BFG is right it is tough!On saturday I got 2 and had to throw 2 back.In the 30 guys i saw at Buttonwood 1 guy had a fish.This was after the hail storm i caught mine right after.Fremont has water right now might be the place to go.I grew up on the Maumee and sometimes have to go to the fish.Right now it is tuff and all the line in the run isnt helping.Just my 2 cents...


----------



## Slogdog (May 15, 2008)

OK, Boys. Any luck today?


----------



## TiDuhble (Apr 10, 2008)

Thinking about making the 2 1/2hr drive up there in am. How is the bite right now? Is it worth the drive?


----------



## anglermama (Mar 12, 2010)

It has definatly picked up! Saw a good amount of fish being brought out today. Not everyone had a limit...but it is way better than it has been! Even caught my first walleye of the season today! Followed by a few snagged ones and a sucker. I was just happy not to walk back with a empty stringer finally! 
I would say that sunday should be better, and during the week great!


----------



## kprice (May 23, 2009)

Good luck finding a spot. It is a zoo down there, but it is the weekend so you have to expect that.


----------



## ImpalaSSpeed96 (Apr 4, 2011)

I talked to two guys today that fished Orleans and said no one was catching any... Going to give it a shot monday morn.


----------



## jbleach1 (Apr 6, 2011)

We went to Fremont today instead of the Maumee, tried my luck in the Sandusky. The reports from the division of wildlife (4/8) said that the Maumee was at a low fishing effort, but the Sandusky was the better bet. 

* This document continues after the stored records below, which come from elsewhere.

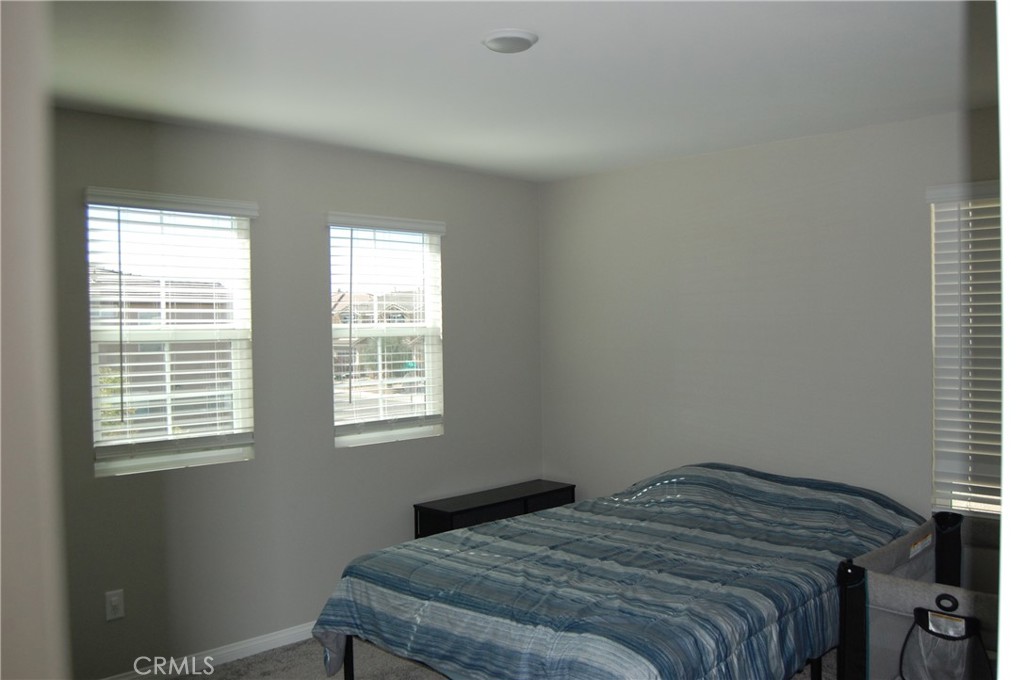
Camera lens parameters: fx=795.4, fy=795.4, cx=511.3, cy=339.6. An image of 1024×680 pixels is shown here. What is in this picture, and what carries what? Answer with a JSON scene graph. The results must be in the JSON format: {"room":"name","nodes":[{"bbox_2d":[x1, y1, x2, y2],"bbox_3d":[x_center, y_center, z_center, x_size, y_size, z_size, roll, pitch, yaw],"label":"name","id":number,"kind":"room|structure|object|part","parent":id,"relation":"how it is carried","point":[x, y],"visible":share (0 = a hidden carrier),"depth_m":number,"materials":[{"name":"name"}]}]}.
{"room":"bedroom","nodes":[
{"label":"bedroom","id":0,"kind":"room"},
{"bbox_2d":[0,0,71,677],"bbox_3d":[-0.967,0.315,0.948,0.547,2.374,0.980,-2,1,-45],"label":"left wall","id":1,"kind":"structure","parent":0,"point":[31,641],"depth_m":0.90,"materials":[{"name":"paint"}]},
{"bbox_2d":[49,106,543,679],"bbox_3d":[-1.313,0.268,3.803,4.226,2.464,0.156,-2,1,-45],"label":"left wall","id":2,"kind":"structure","parent":0,"point":[461,411],"depth_m":3.88,"materials":[{"name":"grey paint"}]},
{"bbox_2d":[105,589,124,621],"bbox_3d":[-1.669,1.117,3.345,0.071,0.117,0.010,-2,1,-45],"label":"wall socket","id":3,"kind":"object","parent":2,"relation":"attached to","point":[117,597],"visible":0.98,"depth_m":3.34,"materials":[{"name":"white plastic"}]},
{"bbox_2d":[84,192,257,477],"bbox_3d":[-1.555,-0.014,3.637,0.725,1.207,0.110,-2,1,-45],"label":"left window","id":4,"kind":"structure","parent":2,"relation":"in","point":[193,460],"depth_m":3.65,"materials":[{"name":"white"}]},
{"bbox_2d":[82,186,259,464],"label":"window blind","id":5,"kind":"object","parent":2,"relation":"attached to","point":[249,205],"visible":0.93,"depth_m":3.55,"materials":[{"name":"white plastic"}]},
{"bbox_2d":[100,621,318,679],"bbox_3d":[-1.203,1.452,3.774,4.063,0.083,0.015,-2,1,-45],"label":"baseboard","id":6,"kind":"structure","parent":2,"relation":"attached to","point":[211,659],"depth_m":3.66,"materials":[{"name":"white paint"}]},
{"bbox_2d":[327,215,444,448],"bbox_3d":[-0.720,-0.030,4.483,0.764,1.239,0.116,-2,1,-45],"label":"window","id":7,"kind":"structure","parent":2,"relation":"in","point":[401,431],"depth_m":4.51,"materials":[{"name":"white"}]},
{"bbox_2d":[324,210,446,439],"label":"window blind","id":8,"kind":"object","parent":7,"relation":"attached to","point":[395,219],"visible":0.93,"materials":[{"name":"white plastic"}]},
{"bbox_2d":[143,635,832,677],"bbox_3d":[0.085,1.546,2.444,4.313,0.104,4.134,-2,1,-45],"label":"carpet floor","id":9,"kind":"structure","parent":0,"point":[195,677],"depth_m":3.62,"materials":[{"name":"grey carpet"}]},
{"bbox_2d":[411,479,574,537],"bbox_3d":[-0.075,1.183,4.616,1.023,0.559,0.332,-2,1,-45],"label":"black dresser","id":10,"kind":"object","parent":9,"relation":"on","point":[441,512],"visible":0.43,"depth_m":4.46,"materials":[{"name":"black wood"}]},
{"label":"drawer","id":11,"kind":"part","parent":10,"relation":"part of","materials":[{"name":"black wood"}]},
{"bbox_2d":[310,463,916,679],"bbox_3d":[0.573,1.060,3.366,2.274,0.841,1.845,-2,1,-45],"label":"bed","id":12,"kind":"object","parent":9,"relation":"on","point":[465,599],"visible":0.97,"depth_m":2.92,"materials":[{"name":"blue fabric"}]},
{"bbox_2d":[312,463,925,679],"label":"comforter","id":13,"kind":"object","parent":12,"relation":"on","point":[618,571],"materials":[{"name":"blue fabric"}]},
{"bbox_3d":[-0.655,1.302,3.244,0.046,0.405,0.048,-2,1,-45],"label":"bed frame leg","id":14,"kind":"part","parent":12,"relation":"part of","materials":[{"name":"black metal"}]},
{"bbox_2d":[834,508,1000,679],"bbox_3d":[1.704,1.069,2.719,1.095,0.744,0.898,-2,1,-45],"label":"playpen","id":15,"kind":"object","parent":9,"relation":"on","point":[886,585],"visible":0.82,"depth_m":2.61,"materials":[{"name":"grey fabric"}]},
{"bbox_2d":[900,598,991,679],"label":"bag","id":16,"kind":"object","parent":15,"relation":"attached to","point":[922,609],"visible":0.97,"depth_m":2.38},
{"bbox_2d":[41,0,998,181],"bbox_3d":[0.087,-1.005,2.298,4.510,0.115,4.156,-2,1,-45],"label":"ceiling","id":17,"kind":"structure","parent":0,"point":[465,50],"depth_m":2.84,"materials":[{"name":"white paint"}]},
{"bbox_2d":[481,29,537,53],"bbox_3d":[-0.008,-0.941,2.522,0.181,0.026,0.180,-2,1,-45],"label":"ceiling light","id":18,"kind":"object","parent":17,"relation":"attached to","point":[514,40],"visible":0.98,"depth_m":2.48,"materials":[{"name":"white glass"}]},
{"bbox_2d":[537,105,1003,525],"bbox_3d":[1.577,0.235,3.906,0.160,2.484,3.900,-2,1,-45],"label":"right wall","id":19,"kind":"structure","parent":0,"point":[698,215],"depth_m":4.11,"materials":[{"name":"paint"}]},
{"bbox_2d":[927,182,1001,518],"bbox_3d":[2.213,0.072,3.276,0.109,1.446,0.909,-2,1,-45],"label":"window","id":20,"kind":"structure","parent":19,"relation":"in","point":[996,498],"depth_m":3.51,"materials":[{"name":"white plastic"}]},
{"bbox_2d":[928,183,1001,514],"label":"window blind","id":21,"kind":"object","parent":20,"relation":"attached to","point":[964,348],"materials":[{"name":"white plastic"}]},
{"bbox_2d":[996,0,1023,679],"bbox_3d":[0.749,0.364,0.780,0.860,2.260,0.344,-2,1,-45],"label":"door frame","id":22,"kind":"structure","parent":0,"point":[1004,415],"depth_m":0.80,"materials":[{"name":"white paint"}]},
{"label":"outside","id":23,"kind":"structure","parent":0,"visible":0},
{"bbox_2d":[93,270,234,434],"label":"house","id":24,"kind":"structure","parent":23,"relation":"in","point":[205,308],"materials":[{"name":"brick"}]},
{"bbox_2d":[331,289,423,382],"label":"house","id":25,"kind":"structure","parent":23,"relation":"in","point":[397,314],"materials":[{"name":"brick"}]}
]}

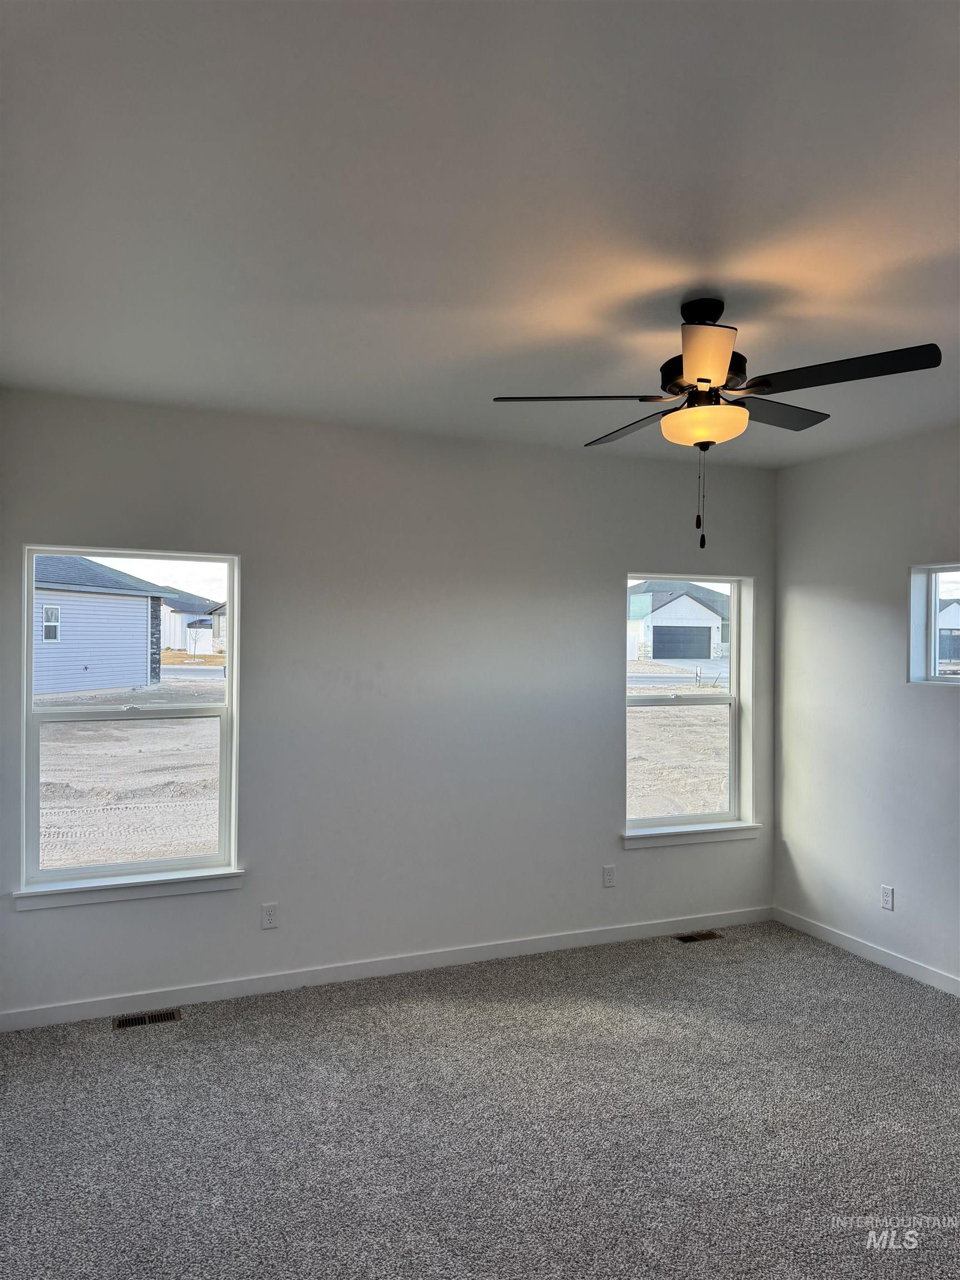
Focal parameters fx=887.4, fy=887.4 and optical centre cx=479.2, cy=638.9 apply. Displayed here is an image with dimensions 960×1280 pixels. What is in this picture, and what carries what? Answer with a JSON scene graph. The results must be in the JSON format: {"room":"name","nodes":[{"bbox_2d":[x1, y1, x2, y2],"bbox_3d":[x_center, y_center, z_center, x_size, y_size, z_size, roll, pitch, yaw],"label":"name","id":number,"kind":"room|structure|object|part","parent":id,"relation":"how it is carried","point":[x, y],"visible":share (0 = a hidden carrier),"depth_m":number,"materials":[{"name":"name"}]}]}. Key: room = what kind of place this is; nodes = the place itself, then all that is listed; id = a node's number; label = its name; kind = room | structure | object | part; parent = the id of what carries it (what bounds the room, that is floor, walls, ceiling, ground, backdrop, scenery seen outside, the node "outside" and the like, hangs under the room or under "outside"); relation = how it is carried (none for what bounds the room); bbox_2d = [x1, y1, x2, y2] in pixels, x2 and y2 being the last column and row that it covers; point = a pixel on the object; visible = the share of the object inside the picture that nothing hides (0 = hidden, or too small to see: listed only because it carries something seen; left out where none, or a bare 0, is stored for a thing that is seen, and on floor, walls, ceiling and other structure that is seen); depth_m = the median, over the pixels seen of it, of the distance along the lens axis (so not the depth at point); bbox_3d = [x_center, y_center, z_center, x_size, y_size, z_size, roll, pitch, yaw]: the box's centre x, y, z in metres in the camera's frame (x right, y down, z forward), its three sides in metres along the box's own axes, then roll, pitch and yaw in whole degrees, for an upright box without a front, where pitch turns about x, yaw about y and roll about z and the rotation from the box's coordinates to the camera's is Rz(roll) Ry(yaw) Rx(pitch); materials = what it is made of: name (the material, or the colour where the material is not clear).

My little one and I set up on the East side of the bank just southe of the State Street bridge; in two hours caught one 22in, and snagged two. My 7yr old was able to hook his first as well. Walleye rolling everywhere, lost a few rigs to snaggs, and water was very muddy.

There were two that waded out on the west side (next to the pump-house and concrete wall) that were litterly slaying them (I knew I should of hooked up the boat). I witnessed at least a dozen in the 2 hours that each released just beyond where I could cast. Best I've seen all year so far; much better run than in Perrysburg currently, plus the water temp is about 5 degrees warmer. Maumee should warm up in the next couple of days, gonna try to sneak out there during the week if work permits.


----------



## rutnut245 (Jan 18, 2009)

Midoh,you timed it perfect.This should be the best week of the year in my book.I fished both rivers in the last 2 days and both are full of fish.


----------



## anglermama (Mar 12, 2010)

Went back down to the Fort today and brought three home with me. Lost another at the net  I was there for about two hours. Looking forward to the rest of the week!


----------



## Duckaholic (Mar 23, 2010)

I'm coming back up, I've heard enough, hopefully limits for me and my bro!!!


----------



## Recondo37 (Jan 11, 2008)

Thursday thru Saturday four of us zero fish, Must of had a big female on Saturday afternoon, felt like a snaged fish. It surfaced two men down from me, pink jink head sticking outta mouth, goes under and I lose it. Hook bent open on me...Still a good time. We don't fish it serious though. Was tough for a lot, yesterday were some full stringers. A boat put in yesterday and decided to cut thru the line, and bout near knocked a women over.


----------



## Juan More Fish (Apr 1, 2007)

My fishing buddies and me did pretty good.
We caught a 3 man limit.
Good day saturday. Felt bad for the guys wading,and boatig.
We pulled up in the boat where we usally do. Caught fish 5 mins in to it by 11 had our limit.
I ve been there where its all day, and couldnt snagg a fish.
Its great when you catch fish.
But its a long 2.5 hours on the way home, and no fish to clean


----------



## ostbucks98 (Apr 14, 2004)

Recondo not picking a fight but most everyone knows that some chose to launch there boat there and people still line up and not leave a gap.Courtesy is a two way st. sometimes.


----------



## Recondo37 (Jan 11, 2008)

I know that, I haven't an issue with it...just the boater could maybe have went to the end, or thru the gap the waders "usually" leave at the ramp. Sunday morning, the waders weren't curtious....ya'll be good/good fish'n.


----------